• _What to work on_
Return, line for line and unchanged, the part of the records that opens with the line containing "oder von dt. Seite w.z.B" and runs through the end of the records, with both ends included. Leave the pictures out of your answer.

• _Dataset entries_

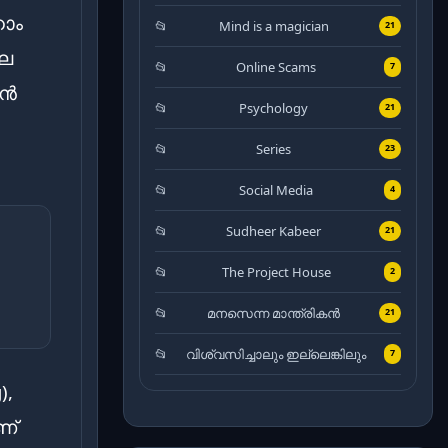
ഹോം
Mind is a magician
21
ലെ
Online Scams
7
ീൻ
Psychology
21
Series
23
Social Media
4
Sudheer Kabeer
21
The Project House
2
മനസെന്ന മാന്ത്രികൻ
21
വിശ്വസിച്ചാലും ഇല്ലെങ്കിലും
7
),
ണ്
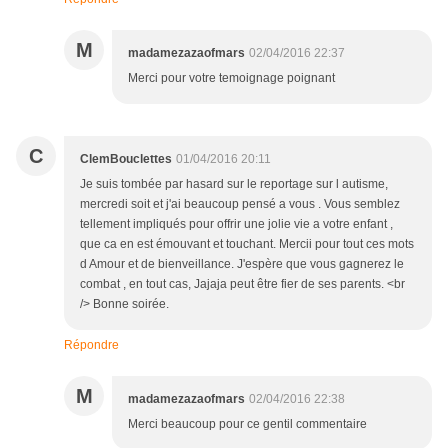
M
madamezazaofmars
02/04/2016 22:37
Merci pour votre temoignage poignant
C
ClemBouclettes
01/04/2016 20:11
Je suis tombée par hasard sur le reportage sur l autisme,
mercredi soit et j'ai beaucoup pensé a vous . Vous semblez
tellement impliqués pour offrir une jolie vie a votre enfant ,
que ca en est émouvant et touchant. Mercii pour tout ces mots
d Amour et de bienveillance. J'espère que vous gagnerez le
combat , en tout cas, Jajaja peut être fier de ses parents. <br
/> Bonne soirée.
Répondre
M
madamezazaofmars
02/04/2016 22:38
Merci beaucoup pour ce gentil commentaire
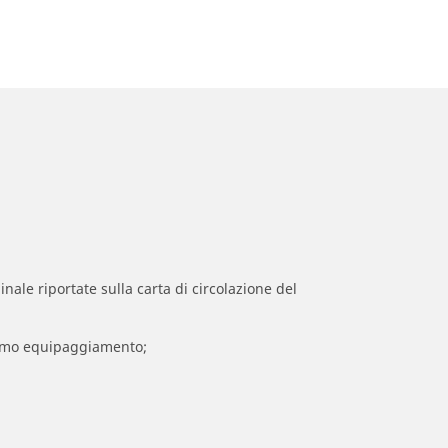
inale riportate sulla carta di circolazione del
 primo equipaggiamento;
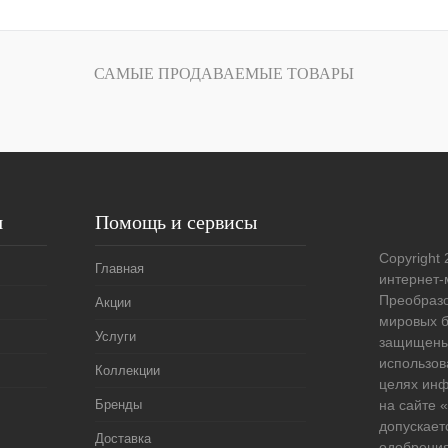
лик
Сравнение
САМЫЕ ПРОДАВАЕМЫЕ ТОВАРЫ
Под заказ
я
Помощь и сервисы
Copyright 
Главная
интернет-
Преобразо
Акции
мировых б
Услуги
защищены
использов
Коллекции
целях ин
Бренды
на сайте
допускает
Доставка
одобрения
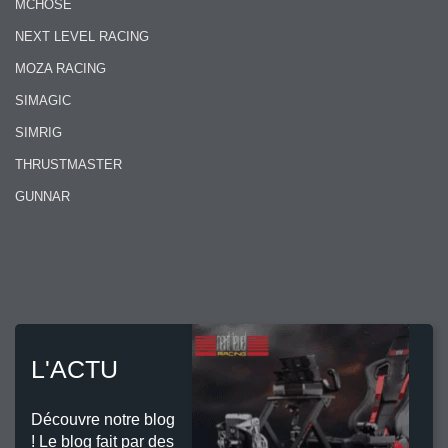
MCHOSE
NEXT LEVEL RACING
MOZA RACING
SIMAGIC
SIMRIG
THRUSTMASTER
GUNNAR
L'ACTU
Découvre notre blog
! Le blog fait par des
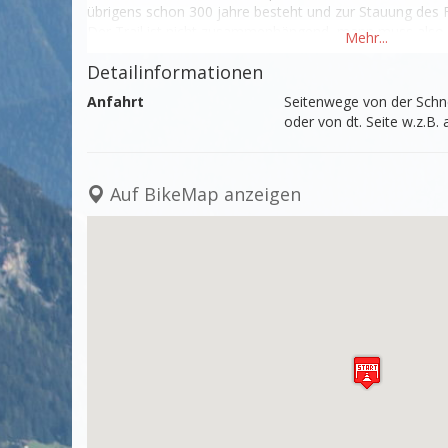
übrigens schon 300 jahre besteht und zur Stauung des Fl
Der Trail ist nicht zusammenhängend, mann muss also a
Schnellstrasse benutzen 

Detailinformationen
Nicht sehr anspruchsvoll zu fahren,aber es gibt sehr sch
Anfahrt
Seitenwege von der Schnel
gibt`s aber auch.

oder von dt. Seite w.z.B
in beide Richtungen befahrbar und kein bzw nur leichtes G
Länge: 14 km
Auf BikeMap anzeigen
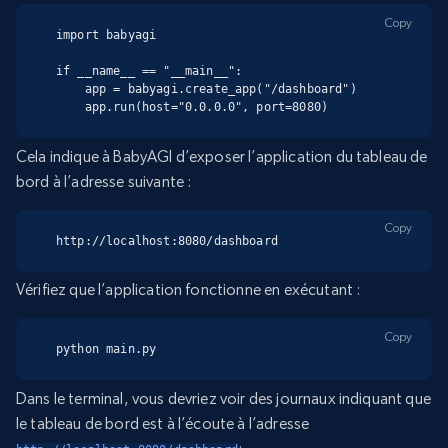
Copy
import babyagi

if __name__ == "__main__":

    app = babyagi.create_app("/dashboard")

    app.run(host="0.0.0.0", port=8080)
Cela indique à BabyAGI d’exposer l’application du tableau de
bord à l’adresse suivante :
Copy
http://localhost:8080/dashboard
Vérifiez que l’application fonctionne en exécutant :
Copy
python main.py
Dans le terminal, vous devriez voir des journaux indiquant que
le tableau de bord est à l’écoute à l’adresse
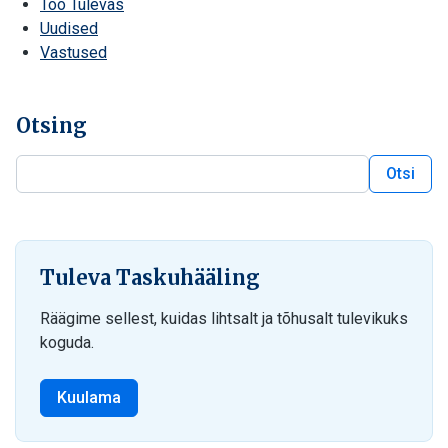
Töö Tulevas
Uudised
Vastused
Otsing
Otsi
Otsi blogist
Tuleva Taskuhääling
Räägime sellest, kuidas lihtsalt ja tõhusalt tulevikuks
koguda.
Kuulama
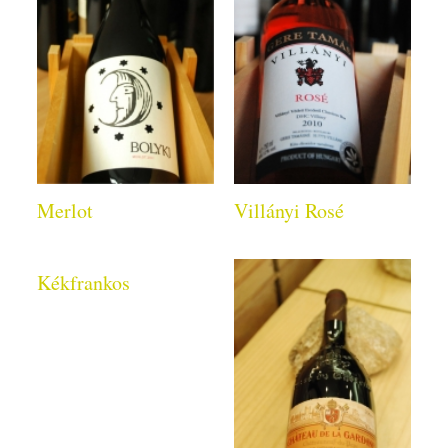
Merlot
Villányi Rosé
Kékfrankos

• _Task solution_
oder von dt. Seite w.z.B
in beide Richtungen befahrbar und kein bzw nur leichtes G
Länge: 14 km
Auf BikeMap anzeigen
Copy
import babyagi

if __name__ == "__main__":

    app = babyagi.create_app("/dashboard")

    app.run(host="0.0.0.0", port=8080)
Cela indique à BabyAGI d’exposer l’application du tableau de
bord à l’adresse suivante :
Copy
http://localhost:8080/dashboard
Vérifiez que l’application fonctionne en exécutant :
Copy
python main.py
Dans le terminal, vous devriez voir des journaux indiquant que
le tableau de bord est à l’écoute à l’adresse
Töö Tulevas
Uudised
Vastused
Otsing
Otsi
Otsi blogist
Tuleva Taskuhääling
Räägime sellest, kuidas lihtsalt ja tõhusalt tulevikuks
koguda.
Kuulama
Merlot
Villányi Rosé
Kékfrankos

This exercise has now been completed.